DOCUMENT EXTRACT:

Carwyn Jones doubles down on smacking ban, ignoring public opinion

First Minister Carwyn Jones

First Minister Carwyn Jones has doubled down on his Government’s support for a smacking ban, despite hearing that three-quarters of Welsh adults are against the move.

During a debate on the Government’s legislative programme yesterday, Mr Jones also admitted that parents could “potentially be convicted of an offence” if the defence of reasonable chastisement is removed.

And the First Minister dismissed evidence from the Crown Prosecution Service (CPS) that the current law is working well.

Darren Millar AM had challenged Mr Jones saying a smacking ban is “not popular in the country at large”.

Darren Millar AM, plenary 09 October

He said: “I urge you, First Minister, to consider the growing evidence that there is out there about opposition to this sort of approach.”

Mr Millar quoted polling by Com Res which found that:

  • 76% of Welsh adults do not think parental smacking of children should be a criminal offence.

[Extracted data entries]
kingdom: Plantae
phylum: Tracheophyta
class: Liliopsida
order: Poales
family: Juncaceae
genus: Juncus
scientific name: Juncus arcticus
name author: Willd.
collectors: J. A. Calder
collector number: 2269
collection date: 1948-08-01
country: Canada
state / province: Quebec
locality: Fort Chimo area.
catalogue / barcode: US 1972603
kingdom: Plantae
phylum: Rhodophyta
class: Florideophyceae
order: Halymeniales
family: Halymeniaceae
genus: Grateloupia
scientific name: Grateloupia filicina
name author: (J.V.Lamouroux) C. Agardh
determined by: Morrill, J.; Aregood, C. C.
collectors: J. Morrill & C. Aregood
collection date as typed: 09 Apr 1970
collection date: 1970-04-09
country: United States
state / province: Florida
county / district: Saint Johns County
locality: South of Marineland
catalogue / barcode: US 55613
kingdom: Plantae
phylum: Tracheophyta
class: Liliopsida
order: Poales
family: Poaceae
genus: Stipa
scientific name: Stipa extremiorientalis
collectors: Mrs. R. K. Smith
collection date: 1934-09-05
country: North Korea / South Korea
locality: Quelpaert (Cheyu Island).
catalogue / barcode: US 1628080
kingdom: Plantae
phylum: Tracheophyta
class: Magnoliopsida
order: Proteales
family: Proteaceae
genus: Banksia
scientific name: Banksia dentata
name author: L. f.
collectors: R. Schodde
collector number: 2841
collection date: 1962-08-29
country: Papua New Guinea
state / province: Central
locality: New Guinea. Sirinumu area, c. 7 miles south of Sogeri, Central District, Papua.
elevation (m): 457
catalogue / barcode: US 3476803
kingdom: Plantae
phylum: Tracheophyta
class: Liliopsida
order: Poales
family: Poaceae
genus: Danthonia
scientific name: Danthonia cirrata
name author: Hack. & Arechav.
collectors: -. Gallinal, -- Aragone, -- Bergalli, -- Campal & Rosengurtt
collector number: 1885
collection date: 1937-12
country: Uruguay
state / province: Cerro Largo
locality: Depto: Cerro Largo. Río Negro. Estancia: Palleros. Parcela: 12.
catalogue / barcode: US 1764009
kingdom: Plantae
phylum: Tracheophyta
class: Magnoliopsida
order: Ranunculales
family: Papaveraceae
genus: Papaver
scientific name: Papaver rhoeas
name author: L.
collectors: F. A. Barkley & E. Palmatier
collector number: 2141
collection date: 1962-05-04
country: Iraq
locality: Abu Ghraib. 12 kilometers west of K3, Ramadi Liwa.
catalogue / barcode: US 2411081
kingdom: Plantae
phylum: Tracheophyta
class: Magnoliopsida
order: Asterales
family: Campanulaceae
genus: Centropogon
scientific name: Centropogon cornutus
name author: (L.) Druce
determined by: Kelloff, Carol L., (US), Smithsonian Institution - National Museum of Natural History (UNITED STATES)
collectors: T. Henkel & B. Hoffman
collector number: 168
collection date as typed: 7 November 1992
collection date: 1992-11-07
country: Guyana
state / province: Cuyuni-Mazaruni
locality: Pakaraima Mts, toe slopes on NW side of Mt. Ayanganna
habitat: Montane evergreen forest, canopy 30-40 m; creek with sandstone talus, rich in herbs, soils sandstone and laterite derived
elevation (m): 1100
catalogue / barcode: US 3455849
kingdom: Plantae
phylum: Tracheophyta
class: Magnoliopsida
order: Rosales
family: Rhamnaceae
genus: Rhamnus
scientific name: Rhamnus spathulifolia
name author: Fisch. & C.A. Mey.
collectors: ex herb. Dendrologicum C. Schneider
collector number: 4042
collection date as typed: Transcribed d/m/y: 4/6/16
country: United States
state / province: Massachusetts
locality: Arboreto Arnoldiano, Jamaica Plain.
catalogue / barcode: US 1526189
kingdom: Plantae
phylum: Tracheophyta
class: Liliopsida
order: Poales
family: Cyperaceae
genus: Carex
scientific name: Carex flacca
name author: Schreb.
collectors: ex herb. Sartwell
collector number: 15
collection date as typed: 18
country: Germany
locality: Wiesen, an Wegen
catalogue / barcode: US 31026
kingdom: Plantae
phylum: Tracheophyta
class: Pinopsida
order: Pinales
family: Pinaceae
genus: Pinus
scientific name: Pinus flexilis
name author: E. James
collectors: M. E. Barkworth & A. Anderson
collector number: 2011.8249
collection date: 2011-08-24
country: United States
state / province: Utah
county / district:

TRY IT:
In the article on the Welsh smacking ban, transcribe the passage starting with "During a debate" and going on through "is working well.".

WRITTEN RESPONSE:
During a debate on the Government’s legislative programme yesterday, Mr Jones also admitted that parents could “potentially be convicted of an offence” if the defence of reasonable chastisement is removed.

And the First Minister dismissed evidence from the Crown Prosecution Service (CPS) that the current law is working well.